Collected data:
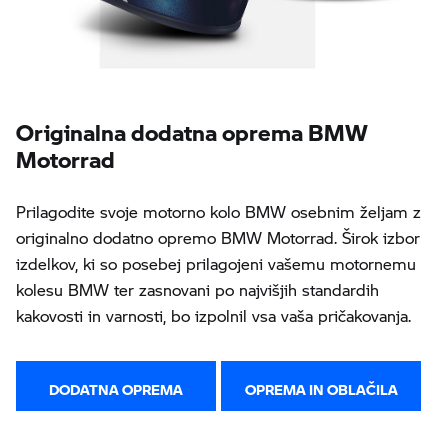
Originalna dodatna oprema BMW
Motorrad
Prilagodite svoje motorno kolo BMW osebnim željam z
originalno dodatno opremo BMW Motorrad. Širok izbor
izdelkov, ki so posebej prilagojeni vašemu motornemu
kolesu BMW ter zasnovani po najvišjih standardih
kakovosti in varnosti, bo izpolnil vsa vaša pričakovanja.
DODATNA OPREMA
OPREMA IN OBLAČILA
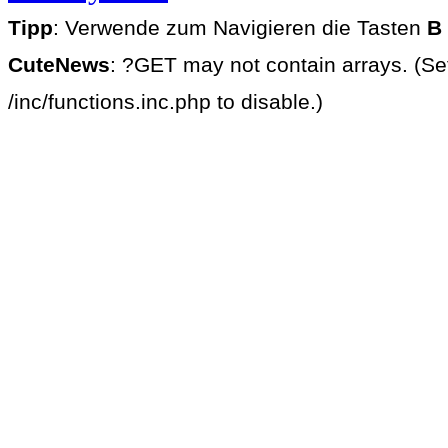
Tipp
: Verwende zum Navigieren die Tasten
B
CuteNews
: ?GET may not contain arrays. (Se
/inc/functions.inc.php to disable.)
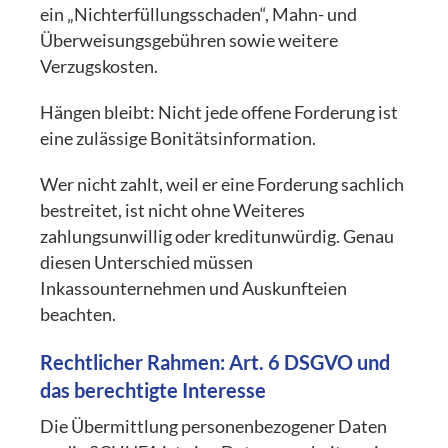
ein „Nichterfüllungsschaden“, Mahn- und
Überweisungsgebühren sowie weitere
Verzugskosten.
Hängen bleibt: Nicht jede offene Forderung ist
eine zulässige Bonitätsinformation.
Wer nicht zahlt, weil er eine Forderung sachlich
bestreitet, ist nicht ohne Weiteres
zahlungsunwillig oder kreditunwürdig. Genau
diesen Unterschied müssen
Inkassounternehmen und Auskunfteien
beachten.
Rechtlicher Rahmen:
Art. 6 DSGVO
und
das berechtigte Interesse
Die Übermittlung personenbezogener Daten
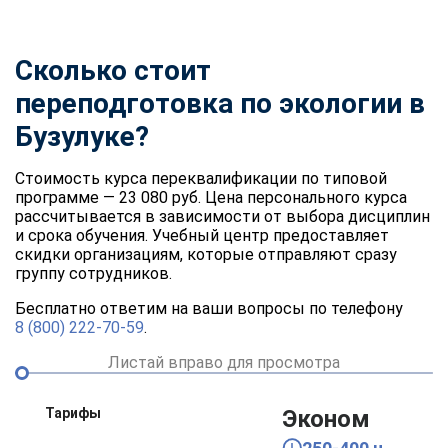
Сколько стоит
переподготовка по экологии в
Бузулуке?
Стоимость курса переквалификации по типовой
программе — 23 080 руб. Цена персонального курса
рассчитывается в зависимости от выбора дисциплин
и срока обучения. Учебный центр предоставляет
скидки организациям, которые отправляют сразу
группу сотрудников.
Бесплатно ответим на ваши вопросы по телефону
8 (800) 222-70-59
.
Листай вправо для просмотра
Тарифы
Эконом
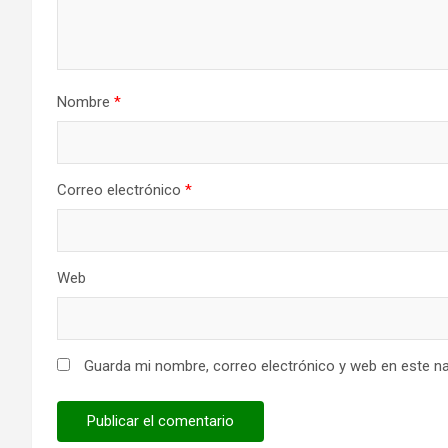
Nombre
*
Correo electrónico
*
Web
Guarda mi nombre, correo electrónico y web en este n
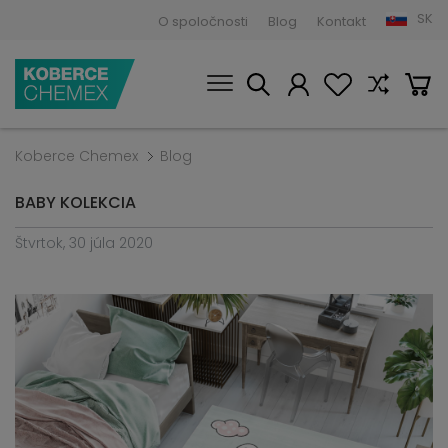
SK
O spoločnosti
Blog
Kontakt
Koberce Chemex
Blog
BABY KOLEKCIA
Štvrtok, 30 júla 2020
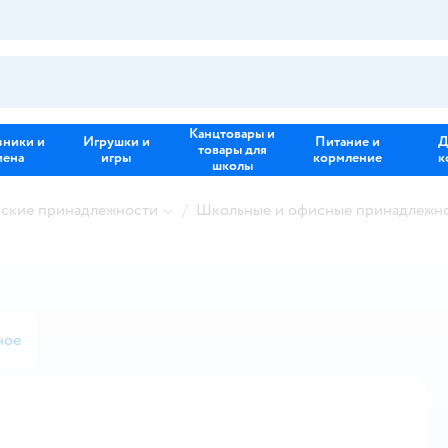
Канцтовары и
зники и
Игрушки и
Питание и
Д
товары для
иена
игры
кормление
к
школы
рские принадлежности
Школьные и офисные принадлежн
ное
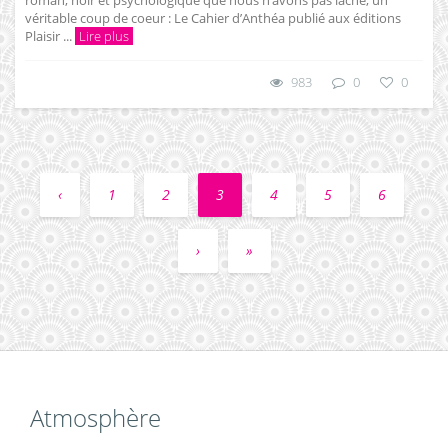
roman, noir et psychologique que nous n’avons pas lâché, un
véritable coup de coeur : Le Cahier d’Anthéa publié aux éditions
Plaisir ...
Lire plus
983
0
0
‹
1
2
3
4
5
6
›
»
Atmosphère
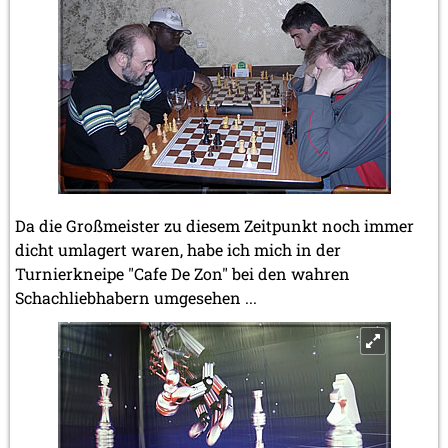
Da die Großmeister zu diesem Zeitpunkt noch immer
dicht umlagert waren, habe ich mich in der
Turnierkneipe "Cafe De Zon" bei den wahren
Schachliebhabern umgesehen ...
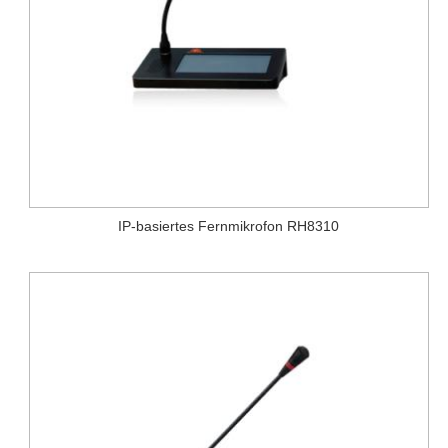
IP-basiertes Fernmikrofon RH8310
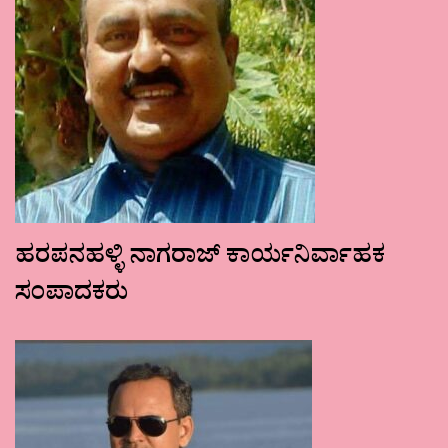
ಹರಪನಹಳ್ಳಿ ನಾಗರಾಜ್ ಕಾರ್ಯನಿರ್ವಾಹಕ
ಸಂಪಾದಕರು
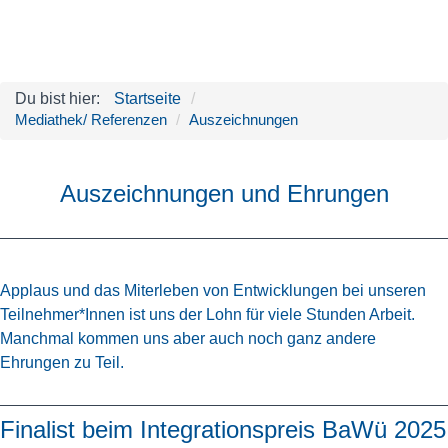
Du bist hier:
Startseite
Mediathek/ Referenzen
Auszeichnungen
Auszeichnungen und Ehrungen
Applaus und das Miterleben von Entwicklungen bei unseren
Teilnehmer*Innen ist uns der Lohn für viele Stunden Arbeit.
Manchmal kommen uns aber auch noch ganz andere
Ehrungen zu Teil.
Finalist beim Integrationspreis BaWü 2025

- Exercise objective
Copy out every line above word for word, leaving out the pictures.

- Solution to the problem
Originalna dodatna oprema BMW
Motorrad
Prilagodite svoje motorno kolo BMW osebnim željam z
originalno dodatno opremo BMW Motorrad. Širok izbor
izdelkov, ki so posebej prilagojeni vašemu motornemu
kolesu BMW ter zasnovani po najvišjih standardih
kakovosti in varnosti, bo izpolnil vsa vaša pričakovanja.
DODATNA OPREMA
OPREMA IN OBLAČILA
Tipp
: Verwende zum Navigieren die Tasten
B
CuteNews
: ?GET may not contain arrays. (Se
/inc/functions.inc.php to disable.)
ein „Nichterfüllungsschaden“, Mahn- und
Überweisungsgebühren sowie weitere
Verzugskosten.
Hängen bleibt: Nicht jede offene Forderung ist
eine zulässige Bonitätsinformation.
Wer nicht zahlt, weil er eine Forderung sachlich
bestreitet, ist nicht ohne Weiteres
zahlungsunwillig oder kreditunwürdig. Genau
diesen Unterschied müssen
Inkassounternehmen und Auskunfteien
beachten.
Rechtlicher Rahmen:
Art. 6 DSGVO
und
das berechtigte Interesse
Die Übermittlung personenbezogener Daten
Сколько стоит
переподготовка по экологии в
Бузулуке?
Стоимость курса переквалификации по типовой
программе — 23 080 руб. Цена персонального курса
рассчитывается в зависимости от выбора дисциплин
и срока обучения. Учебный центр предоставляет
скидки организациям, которые отправляют сразу
группу сотрудников.
Бесплатно ответим на ваши вопросы по телефону
8 (800) 222-70-59
.
Листай вправо для просмотра
Тарифы
Эконом
Nombre
*
Correo electrónico
*
Web
Guarda mi nombre, correo electrónico y web en este n
SK
O spoločnosti
Blog
Kontakt
Koberce Chemex
Blog
BABY KOLEKCIA
Štvrtok, 30 júla 2020
Канцтовары и
зники и
Игрушки и
Питание и
Д
товары для
иена
игры
кормление
к
школы
рские принадлежности
Школьные и офисные принадлежн
ное
roman, noir et psychologique que nous n’avons pas lâché, un
véritable coup de coeur : Le Cahier d’Anthéa publié aux éditions
Plaisir ...
Lire plus
983
0
0
‹
1
2
3
4
5
6
›
»
Atmosphère
Da die Großmeister zu diesem Zeitpunkt noch immer
dicht umlagert waren, habe ich mich in der
Turnierkneipe "Cafe De Zon" bei den wahren
Schachliebhabern umgesehen ...
IP-basiertes Fernmikrofon RH8310
ಹರಪನಹಳ್ಳಿ ನಾಗರಾಜ್ ಕಾರ್ಯನಿರ್ವಾಹಕ
ಸಂಪಾದಕರು
Du bist hier:
Startseite
Mediathek/ Referenzen
Auszeichnungen
Auszeichnungen und Ehrungen
Applaus und das Miterleben von Entwicklungen bei unseren
Teilnehmer*Innen ist uns der Lohn für viele Stunden Arbeit.
Manchmal kommen uns aber auch noch ganz andere
Ehrungen zu Teil.
Finalist beim Integrationspreis BaWü 2025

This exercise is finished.